Why do we do this?  We do this to make our lives better.

And all of the innovations that help us do that are supported by patents or trade secrets.

That’s why we’re all here today — to talk about how to protect these inventions and spur innovation.

We didn’t get from a typewriter to an iPhone in one step.

We also didn’t do it alone.  Inventors from all over the world made the discoveries and worked together to build these new gadgets.  International cooperation on intellectual property protection made that possible.

America can’t innovate alone.  Neither can China.

We have to protect our innovations

Now, Ive made a point to travel throughout China and to meet as many people as possible.  I’ve met with Chinese and American CEO’s — people who know high-tech business inside and out.

And you know what they tell me?  That we need stronger IP protection.

Why else would you spend your time and money putting together a new product, if you know some other guy is just going to take it?  You wouldn’t!

You need to trust the legal system to protect your investment.

That’s one reason our two governments are working together as China considers new laws – the patent law, a potential trade secrets law, and more.

Because if your work is protected, more people are going to go out and do the same thing: they’ll create and invent new products.

But a law is useless without tough enforcement behind it.

And I’m happy to say we’ve already had some success on that front.  This June, the United States and China agreed to continue our work to jointly investigate and prosecute intellectual property crimes.

And we must continue to work together and make progress in other areas.

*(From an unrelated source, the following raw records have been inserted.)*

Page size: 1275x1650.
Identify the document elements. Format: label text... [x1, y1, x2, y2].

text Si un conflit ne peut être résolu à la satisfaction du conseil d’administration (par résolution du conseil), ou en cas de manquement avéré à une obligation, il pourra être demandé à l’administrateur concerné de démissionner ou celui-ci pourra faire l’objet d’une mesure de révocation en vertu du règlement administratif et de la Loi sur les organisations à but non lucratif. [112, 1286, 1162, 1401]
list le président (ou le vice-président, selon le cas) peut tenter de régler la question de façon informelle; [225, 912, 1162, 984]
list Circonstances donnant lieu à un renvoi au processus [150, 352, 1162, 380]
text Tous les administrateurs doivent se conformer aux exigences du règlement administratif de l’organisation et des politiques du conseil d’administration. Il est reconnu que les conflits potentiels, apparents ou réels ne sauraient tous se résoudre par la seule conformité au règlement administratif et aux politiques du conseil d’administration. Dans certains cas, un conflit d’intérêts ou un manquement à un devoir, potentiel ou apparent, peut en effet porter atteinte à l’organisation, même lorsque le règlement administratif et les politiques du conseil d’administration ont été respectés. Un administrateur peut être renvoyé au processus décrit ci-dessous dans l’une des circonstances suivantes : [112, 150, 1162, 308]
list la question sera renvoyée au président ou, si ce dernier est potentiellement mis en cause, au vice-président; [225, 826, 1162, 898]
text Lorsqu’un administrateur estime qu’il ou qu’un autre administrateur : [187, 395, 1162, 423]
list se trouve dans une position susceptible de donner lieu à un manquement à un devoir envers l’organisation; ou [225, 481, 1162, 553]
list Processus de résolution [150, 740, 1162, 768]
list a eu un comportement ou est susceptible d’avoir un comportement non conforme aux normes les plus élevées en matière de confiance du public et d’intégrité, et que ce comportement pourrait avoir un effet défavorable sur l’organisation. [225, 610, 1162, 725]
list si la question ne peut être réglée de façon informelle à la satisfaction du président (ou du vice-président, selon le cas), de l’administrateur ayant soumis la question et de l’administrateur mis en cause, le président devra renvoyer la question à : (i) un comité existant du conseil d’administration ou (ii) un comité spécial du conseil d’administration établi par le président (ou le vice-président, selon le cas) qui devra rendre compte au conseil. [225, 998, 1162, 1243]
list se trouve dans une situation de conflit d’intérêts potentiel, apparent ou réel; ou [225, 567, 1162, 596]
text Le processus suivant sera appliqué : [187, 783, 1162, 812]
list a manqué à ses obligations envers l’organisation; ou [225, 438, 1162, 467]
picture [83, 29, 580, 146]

We need stronger legal tools to gather evidence and prevent further harm during ongoing litigation.

Victims of intellectual property theft should be able to get higher damages in court so we can better deter those who want to steal.

China took a bold step last year and created three specialized IP Courts to hear technical cases, including patent and trade secrets cases.  That’s great!

I want to see more of that.  And I suspect you do as well.


But today is also about more than just enforcing the rules.  We have to plan for the future.  We have to set the stage for the next 40 years – together.

Just as it was hard to imagine an X-Box or an iPhone when I was in law school, it is sometimes hard to imagine the innovations we’ll see next.

A cancer drug that saves a life because it’s tailored to the patient’s genetics.  A biotech crop that will feed more people.  And a tech gadget that better connects us to our loved ones on the other side of the planet.

These could be the next great innovations that make our lives better.

I always remind my Chinese friends that we are in this together. And I mean that.

Even when we have disagreements, we need to continue working together.

And this brings me back to the question I opened with – How do we develop trust?

My goal is to see the United States and China working together on any problem, no matter how large or small.

And when we talk about where we’re going and where we want to be, we need to be candid – and respectful – with one another.

This requires leadership — and trust — on both sides, including the people in this room here today – in both the public and private sectors.

This is something we can do together.  Thank you.